• TASK GOAL
For every line in the records that has the word "lines", make a copy.
─── DATA FOR THIS EXERCISE ───
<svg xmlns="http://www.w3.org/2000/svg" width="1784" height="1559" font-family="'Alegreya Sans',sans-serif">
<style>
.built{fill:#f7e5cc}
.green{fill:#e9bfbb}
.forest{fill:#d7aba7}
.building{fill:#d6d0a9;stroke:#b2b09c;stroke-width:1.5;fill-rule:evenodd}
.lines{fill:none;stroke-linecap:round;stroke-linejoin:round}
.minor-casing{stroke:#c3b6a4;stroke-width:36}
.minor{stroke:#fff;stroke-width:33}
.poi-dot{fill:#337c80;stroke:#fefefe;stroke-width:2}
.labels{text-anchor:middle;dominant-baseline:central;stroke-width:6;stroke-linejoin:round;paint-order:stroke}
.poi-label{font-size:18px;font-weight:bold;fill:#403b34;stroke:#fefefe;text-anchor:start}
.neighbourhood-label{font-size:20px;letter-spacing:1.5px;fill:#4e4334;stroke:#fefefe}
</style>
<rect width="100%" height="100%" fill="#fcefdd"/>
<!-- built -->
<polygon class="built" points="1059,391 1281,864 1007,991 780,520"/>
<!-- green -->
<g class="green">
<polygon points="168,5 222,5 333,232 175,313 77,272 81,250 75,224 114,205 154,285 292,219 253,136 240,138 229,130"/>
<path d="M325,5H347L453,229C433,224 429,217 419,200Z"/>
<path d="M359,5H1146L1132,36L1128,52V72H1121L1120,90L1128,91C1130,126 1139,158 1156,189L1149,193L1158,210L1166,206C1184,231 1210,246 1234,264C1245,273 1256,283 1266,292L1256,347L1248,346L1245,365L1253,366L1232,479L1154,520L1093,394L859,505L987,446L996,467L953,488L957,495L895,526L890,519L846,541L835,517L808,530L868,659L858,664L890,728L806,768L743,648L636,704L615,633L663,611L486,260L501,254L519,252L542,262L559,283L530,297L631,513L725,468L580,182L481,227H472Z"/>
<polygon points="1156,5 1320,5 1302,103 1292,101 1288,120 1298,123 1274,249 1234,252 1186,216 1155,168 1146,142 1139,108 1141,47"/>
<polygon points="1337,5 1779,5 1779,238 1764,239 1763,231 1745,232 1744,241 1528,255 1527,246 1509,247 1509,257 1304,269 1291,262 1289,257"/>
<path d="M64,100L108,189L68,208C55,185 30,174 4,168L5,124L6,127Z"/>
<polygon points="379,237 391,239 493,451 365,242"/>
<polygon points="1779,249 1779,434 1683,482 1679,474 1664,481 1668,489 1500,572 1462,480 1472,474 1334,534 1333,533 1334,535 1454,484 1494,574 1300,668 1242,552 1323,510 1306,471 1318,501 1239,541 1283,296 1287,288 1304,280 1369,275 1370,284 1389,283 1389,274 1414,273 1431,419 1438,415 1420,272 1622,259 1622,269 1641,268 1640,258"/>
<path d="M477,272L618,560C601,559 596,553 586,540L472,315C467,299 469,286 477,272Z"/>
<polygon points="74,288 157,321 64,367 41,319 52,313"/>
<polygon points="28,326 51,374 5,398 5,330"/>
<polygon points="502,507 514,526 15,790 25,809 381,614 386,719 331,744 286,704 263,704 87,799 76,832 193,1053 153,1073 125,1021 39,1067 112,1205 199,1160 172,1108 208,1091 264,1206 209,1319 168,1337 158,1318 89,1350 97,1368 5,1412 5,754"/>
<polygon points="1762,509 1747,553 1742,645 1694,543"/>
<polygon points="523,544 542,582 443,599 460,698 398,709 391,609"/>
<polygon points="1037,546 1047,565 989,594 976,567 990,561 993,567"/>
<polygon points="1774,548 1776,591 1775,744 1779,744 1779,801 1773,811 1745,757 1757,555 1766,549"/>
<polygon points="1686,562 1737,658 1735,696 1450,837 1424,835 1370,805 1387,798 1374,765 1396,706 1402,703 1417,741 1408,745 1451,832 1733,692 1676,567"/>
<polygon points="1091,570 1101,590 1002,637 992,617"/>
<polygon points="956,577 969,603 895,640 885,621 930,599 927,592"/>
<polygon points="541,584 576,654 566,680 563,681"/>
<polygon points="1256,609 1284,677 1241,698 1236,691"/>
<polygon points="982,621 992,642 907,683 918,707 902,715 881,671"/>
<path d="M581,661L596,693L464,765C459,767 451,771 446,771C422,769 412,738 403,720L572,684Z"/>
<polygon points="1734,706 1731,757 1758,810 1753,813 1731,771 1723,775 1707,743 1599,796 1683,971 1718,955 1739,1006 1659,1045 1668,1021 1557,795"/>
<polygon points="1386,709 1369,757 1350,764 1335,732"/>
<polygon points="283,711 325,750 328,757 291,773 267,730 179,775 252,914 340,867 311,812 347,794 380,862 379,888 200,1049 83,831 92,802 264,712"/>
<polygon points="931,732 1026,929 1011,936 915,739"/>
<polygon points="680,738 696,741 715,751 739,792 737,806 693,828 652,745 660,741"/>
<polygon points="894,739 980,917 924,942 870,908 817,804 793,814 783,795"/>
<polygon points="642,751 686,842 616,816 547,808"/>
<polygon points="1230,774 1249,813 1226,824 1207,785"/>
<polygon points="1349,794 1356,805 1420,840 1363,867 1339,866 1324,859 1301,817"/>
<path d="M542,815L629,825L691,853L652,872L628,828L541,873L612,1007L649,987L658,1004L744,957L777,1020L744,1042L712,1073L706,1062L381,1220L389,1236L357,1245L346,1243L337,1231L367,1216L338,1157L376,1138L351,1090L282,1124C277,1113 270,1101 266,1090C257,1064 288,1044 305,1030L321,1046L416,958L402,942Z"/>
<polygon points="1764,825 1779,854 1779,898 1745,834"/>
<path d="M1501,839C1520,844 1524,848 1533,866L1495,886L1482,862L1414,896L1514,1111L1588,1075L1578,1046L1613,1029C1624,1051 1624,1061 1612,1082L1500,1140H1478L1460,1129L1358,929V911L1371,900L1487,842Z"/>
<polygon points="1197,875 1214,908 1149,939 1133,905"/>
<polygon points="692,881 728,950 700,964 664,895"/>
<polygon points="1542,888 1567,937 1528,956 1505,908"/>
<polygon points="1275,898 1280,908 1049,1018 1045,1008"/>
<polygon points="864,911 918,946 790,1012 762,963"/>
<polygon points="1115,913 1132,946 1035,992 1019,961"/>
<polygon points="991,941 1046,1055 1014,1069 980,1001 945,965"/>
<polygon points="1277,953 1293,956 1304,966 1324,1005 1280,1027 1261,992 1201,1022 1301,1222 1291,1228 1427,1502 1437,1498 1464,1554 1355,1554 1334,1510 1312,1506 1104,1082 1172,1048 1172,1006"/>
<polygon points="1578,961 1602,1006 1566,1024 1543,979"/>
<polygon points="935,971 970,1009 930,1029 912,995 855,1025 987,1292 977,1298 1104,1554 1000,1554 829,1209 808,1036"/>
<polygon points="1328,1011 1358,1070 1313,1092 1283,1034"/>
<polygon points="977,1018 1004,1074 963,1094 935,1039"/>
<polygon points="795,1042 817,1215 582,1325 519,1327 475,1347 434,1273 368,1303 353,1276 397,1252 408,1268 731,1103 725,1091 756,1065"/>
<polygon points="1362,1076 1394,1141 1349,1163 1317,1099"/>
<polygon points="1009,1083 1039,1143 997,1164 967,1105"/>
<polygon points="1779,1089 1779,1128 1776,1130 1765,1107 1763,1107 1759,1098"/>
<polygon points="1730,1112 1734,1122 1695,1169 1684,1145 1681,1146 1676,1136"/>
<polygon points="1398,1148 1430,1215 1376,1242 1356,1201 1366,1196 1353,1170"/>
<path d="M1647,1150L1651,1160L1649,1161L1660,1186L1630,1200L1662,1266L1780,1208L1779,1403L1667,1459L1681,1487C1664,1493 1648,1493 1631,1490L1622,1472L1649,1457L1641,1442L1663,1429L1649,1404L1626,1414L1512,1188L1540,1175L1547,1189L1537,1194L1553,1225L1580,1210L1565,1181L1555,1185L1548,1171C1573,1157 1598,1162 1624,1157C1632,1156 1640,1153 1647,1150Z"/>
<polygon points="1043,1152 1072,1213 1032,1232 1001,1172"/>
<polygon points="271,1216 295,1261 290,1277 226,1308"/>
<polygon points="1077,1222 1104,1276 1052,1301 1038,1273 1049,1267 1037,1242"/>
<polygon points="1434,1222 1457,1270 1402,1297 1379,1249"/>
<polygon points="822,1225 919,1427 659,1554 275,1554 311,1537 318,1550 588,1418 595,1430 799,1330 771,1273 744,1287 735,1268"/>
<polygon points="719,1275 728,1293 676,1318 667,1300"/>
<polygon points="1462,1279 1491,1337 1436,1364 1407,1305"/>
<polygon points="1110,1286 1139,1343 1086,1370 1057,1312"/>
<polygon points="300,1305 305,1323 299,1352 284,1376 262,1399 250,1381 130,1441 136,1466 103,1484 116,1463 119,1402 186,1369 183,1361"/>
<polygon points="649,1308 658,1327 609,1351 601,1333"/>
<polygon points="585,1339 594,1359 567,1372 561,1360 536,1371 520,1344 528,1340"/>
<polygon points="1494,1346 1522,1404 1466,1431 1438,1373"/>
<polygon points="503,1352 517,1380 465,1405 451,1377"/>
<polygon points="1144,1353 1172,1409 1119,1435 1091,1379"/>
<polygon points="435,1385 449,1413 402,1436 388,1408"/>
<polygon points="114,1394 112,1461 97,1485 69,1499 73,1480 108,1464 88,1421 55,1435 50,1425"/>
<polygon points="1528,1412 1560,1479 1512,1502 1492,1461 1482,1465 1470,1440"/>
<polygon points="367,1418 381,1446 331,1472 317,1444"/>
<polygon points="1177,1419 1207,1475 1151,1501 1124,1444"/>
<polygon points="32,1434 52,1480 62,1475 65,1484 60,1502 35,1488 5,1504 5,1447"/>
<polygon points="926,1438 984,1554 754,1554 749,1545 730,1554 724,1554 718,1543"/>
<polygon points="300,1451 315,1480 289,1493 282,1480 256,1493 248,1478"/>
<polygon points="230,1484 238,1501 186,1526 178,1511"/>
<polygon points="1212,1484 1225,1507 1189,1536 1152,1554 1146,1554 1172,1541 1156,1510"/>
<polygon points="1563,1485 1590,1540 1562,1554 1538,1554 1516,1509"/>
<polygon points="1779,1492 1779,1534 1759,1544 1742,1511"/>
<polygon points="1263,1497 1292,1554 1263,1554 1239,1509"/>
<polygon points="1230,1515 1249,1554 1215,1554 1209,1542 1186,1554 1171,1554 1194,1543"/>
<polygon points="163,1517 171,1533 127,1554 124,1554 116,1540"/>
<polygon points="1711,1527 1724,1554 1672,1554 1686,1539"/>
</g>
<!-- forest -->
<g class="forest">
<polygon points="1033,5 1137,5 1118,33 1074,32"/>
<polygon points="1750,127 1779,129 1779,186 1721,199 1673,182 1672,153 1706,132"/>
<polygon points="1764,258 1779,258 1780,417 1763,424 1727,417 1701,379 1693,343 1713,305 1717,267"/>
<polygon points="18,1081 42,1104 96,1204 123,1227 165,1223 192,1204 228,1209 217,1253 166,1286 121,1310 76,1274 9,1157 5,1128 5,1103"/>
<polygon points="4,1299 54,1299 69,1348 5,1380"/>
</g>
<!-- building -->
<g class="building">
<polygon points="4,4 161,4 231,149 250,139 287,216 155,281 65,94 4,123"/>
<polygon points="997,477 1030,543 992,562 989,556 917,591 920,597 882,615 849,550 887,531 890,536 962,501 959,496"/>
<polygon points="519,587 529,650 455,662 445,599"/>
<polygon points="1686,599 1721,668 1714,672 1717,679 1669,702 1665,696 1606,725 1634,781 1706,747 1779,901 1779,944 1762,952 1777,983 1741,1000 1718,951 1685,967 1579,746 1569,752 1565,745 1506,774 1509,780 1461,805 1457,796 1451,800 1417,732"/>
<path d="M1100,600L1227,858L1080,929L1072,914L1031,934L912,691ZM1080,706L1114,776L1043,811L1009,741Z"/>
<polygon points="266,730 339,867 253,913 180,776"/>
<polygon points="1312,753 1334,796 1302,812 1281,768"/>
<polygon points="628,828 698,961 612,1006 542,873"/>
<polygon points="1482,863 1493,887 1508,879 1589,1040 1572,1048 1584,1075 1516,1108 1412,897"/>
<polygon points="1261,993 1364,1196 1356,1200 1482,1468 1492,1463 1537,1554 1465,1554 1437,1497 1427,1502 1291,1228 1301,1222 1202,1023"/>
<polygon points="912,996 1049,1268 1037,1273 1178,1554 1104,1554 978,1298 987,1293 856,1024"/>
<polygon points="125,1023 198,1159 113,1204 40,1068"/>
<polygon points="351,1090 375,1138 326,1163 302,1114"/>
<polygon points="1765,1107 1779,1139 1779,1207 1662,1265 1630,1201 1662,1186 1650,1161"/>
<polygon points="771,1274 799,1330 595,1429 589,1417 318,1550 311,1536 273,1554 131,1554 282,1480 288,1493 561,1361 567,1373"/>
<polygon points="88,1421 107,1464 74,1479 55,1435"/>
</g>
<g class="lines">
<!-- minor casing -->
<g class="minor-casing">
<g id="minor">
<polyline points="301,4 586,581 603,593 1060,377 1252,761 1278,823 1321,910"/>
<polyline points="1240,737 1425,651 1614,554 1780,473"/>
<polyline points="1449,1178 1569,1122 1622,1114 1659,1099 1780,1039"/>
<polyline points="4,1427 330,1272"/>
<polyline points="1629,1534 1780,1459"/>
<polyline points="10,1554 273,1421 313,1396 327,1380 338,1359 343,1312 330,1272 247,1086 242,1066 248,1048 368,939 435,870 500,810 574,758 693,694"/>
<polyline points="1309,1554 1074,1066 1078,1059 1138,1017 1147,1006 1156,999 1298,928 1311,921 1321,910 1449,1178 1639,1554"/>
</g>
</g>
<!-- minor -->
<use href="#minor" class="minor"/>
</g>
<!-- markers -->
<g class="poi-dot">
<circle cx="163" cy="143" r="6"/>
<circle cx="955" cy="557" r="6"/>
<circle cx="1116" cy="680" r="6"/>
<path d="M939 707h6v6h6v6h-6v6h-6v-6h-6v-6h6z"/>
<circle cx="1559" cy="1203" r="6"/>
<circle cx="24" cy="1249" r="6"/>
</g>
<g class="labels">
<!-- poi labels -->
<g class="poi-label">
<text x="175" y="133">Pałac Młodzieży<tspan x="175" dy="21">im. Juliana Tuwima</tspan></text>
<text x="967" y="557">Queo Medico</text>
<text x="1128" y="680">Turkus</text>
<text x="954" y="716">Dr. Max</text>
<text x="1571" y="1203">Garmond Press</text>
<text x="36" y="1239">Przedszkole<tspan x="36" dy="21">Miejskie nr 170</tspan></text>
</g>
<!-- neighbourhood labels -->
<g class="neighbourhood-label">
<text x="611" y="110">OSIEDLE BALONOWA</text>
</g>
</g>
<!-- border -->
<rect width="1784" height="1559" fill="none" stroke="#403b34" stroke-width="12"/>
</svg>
───
• EXERCISE RESPONSE
.lines{fill:none;stroke-linecap:round;stroke-linejoin:round}
<g class="lines">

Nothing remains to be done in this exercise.